Corruption and rent-seeking will increase exponentially 

The Joseph Muscat cabal feels secure as it is embedded with Robert Abela’s government, and with a huge landslide that provides the seal of approval to Robert Abela’s alliance with the Joseph Muscat cabal, the corrupt and rent-seeking elements within Labour are now empowered to go all the way with fewer limitations than previous. Previous corruption scandals will be buried further and Daphne Caruana Galizia will receive no justice as the political abetters of her murder will remain unchecked. Our rule of law will continue spiralling down.

There will be a fierce clampdown on free speech 

Labour has two bills in parliament waiting to be approved which will clamp down on free speech: the re-introduction of criminal libel and the institution of SLAPP libel cases in local law. We haven’t even started a new legislature yet and already we are going through a fierce clampdown on free speech. This clampdown is set to continue while the government keeps increasing its resources for its propaganda while simultaneously independent media keeps crushed by financial limitations. We also have to start admitting that Malta is not a safe country for investigative journalists and journalists can’t trust the government to protect them.

Our national security is under threat

I have written extensively about our serious problems with regards to our energy supplies and our relationship with the Chinese government in this matter. Labour is recklessly pushing us into a serious energy crisis which as of now is being covered by hundreds of millions of Euros of subsidies. Now we also have to contend with a global food shortage crisis. We can not trust that the government will address these problems and after all the government itself admitted that it has no idea how to move forward on these crucial issues.
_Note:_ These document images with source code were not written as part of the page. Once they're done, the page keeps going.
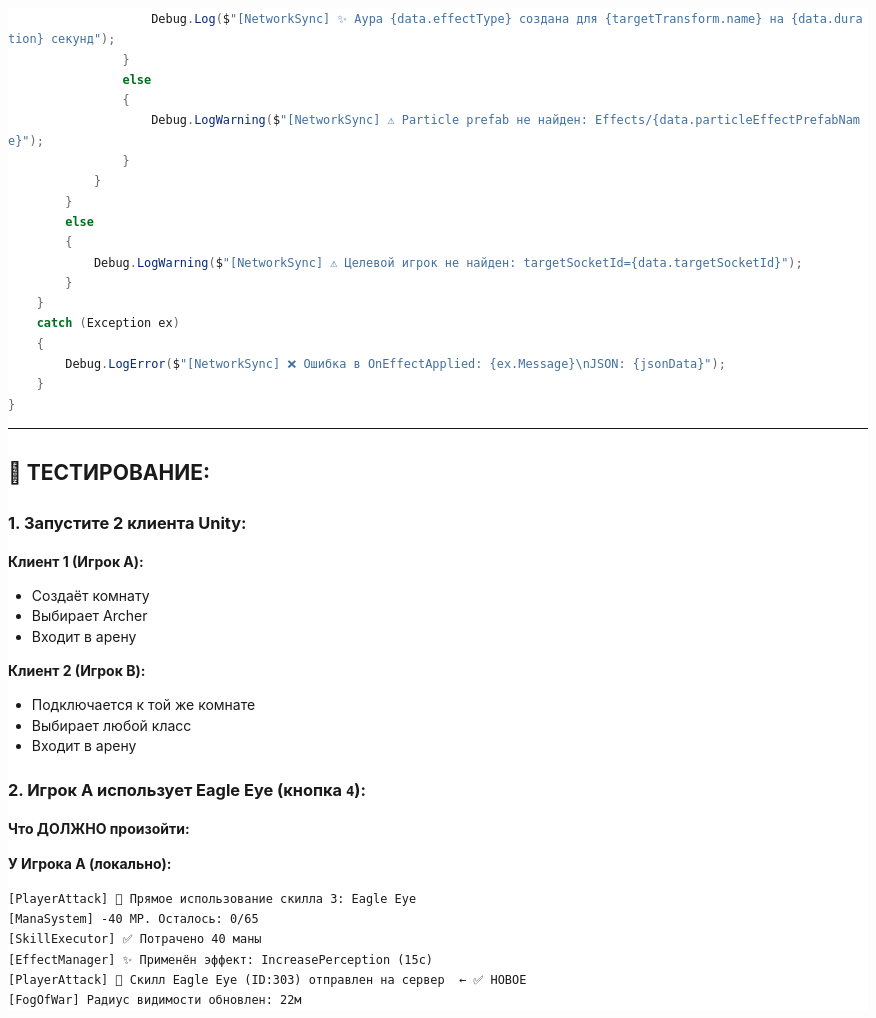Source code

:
 ```csharp
                    Debug.Log($"[NetworkSync] ✨ Аура {data.effectType} создана для {targetTransform.name} на {data.duration} секунд");
                }
                else
                {
                    Debug.LogWarning($"[NetworkSync] ⚠️ Particle prefab не найден: Effects/{data.particleEffectPrefabName}");
                }
            }
        }
        else
        {
            Debug.LogWarning($"[NetworkSync] ⚠️ Целевой игрок не найден: targetSocketId={data.targetSocketId}");
        }
    }
    catch (Exception ex)
    {
        Debug.LogError($"[NetworkSync] ❌ Ошибка в OnEffectApplied: {ex.Message}\nJSON: {jsonData}");
    }
}
```

---

## 🧪 **ТЕСТИРОВАНИЕ:**

### **1. Запустите 2 клиента Unity:**

**Клиент 1 (Игрок A):**
- Создаёт комнату
- Выбирает Archer
- Входит в арену

**Клиент 2 (Игрок B):**
- Подключается к той же комнате
- Выбирает любой класс
- Входит в арену

### **2. Игрок A использует Eagle Eye (кнопка `4`):**

**Что ДОЛЖНО произойти:**

**У Игрока A (локально):**
```
[PlayerAttack] 🎯 Прямое использование скилла 3: Eagle Eye
[ManaSystem] -40 MP. Осталось: 0/65
[SkillExecutor] ✅ Потрачено 40 маны
[EffectManager] ✨ Применён эффект: IncreasePerception (15с)
[PlayerAttack] 📡 Скилл Eagle Eye (ID:303) отправлен на сервер  ← ✅ НОВОЕ
[FogOfWar] Радиус видимости обновлен: 22м
```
Malta is now a strongly divided nation between a government and its rent-seeking regime and the other half of the population which feels that its country has become unrecognisable. We, the ones who would like to live in a normal country can cry our hearts out and watch in despair as our public institutions are thorn apart by criminals and rent-seekers, or we can do something about it. At this stage, we have to admit that we can no longer keep hoping that Labour will change. We can neither hope that our public pressure will change the corrupt ways of our government. The game is set and we know very well what to expect from our government. The only thing we can do is to organise a political opposition that also serves as a literal alternative government in peaceful and legal ways that will address the multiple crises that are caused by the same government which is supposed to lead us.

The opposition forces to the government should unite and seek to build a shadow governing infrastructure that can provide a system that will fill the vacuum of what should be a proper and normal functioning government. The alternative government would fund serious investigations on corruption and file for magisterial inquiries, coordinate economic projects with entrepreneurs, trade unions and workers’ associations, provide direct solutions to the energy and food crisis and act upon them and build an alternative welfare state to the government which will offset Labour’s vote-buying tactics. Collectively, the opposition forces to the corrupt government have the resources to do this. We should act accordingly instead of letting Labour destroy our country. I will also be very happy to contribute my resources in coordination with others to address the multiple crises that we face, including in rule-of-law, free speech, energy, food and public finances.

Also, cheer up. Robert Abela can get away with this because many Maltese who live abroad can not vote. In the grand scheme of things, Labour’s majority is neither scarily large. Vote by vote, the tables can turn as they have turned in the past.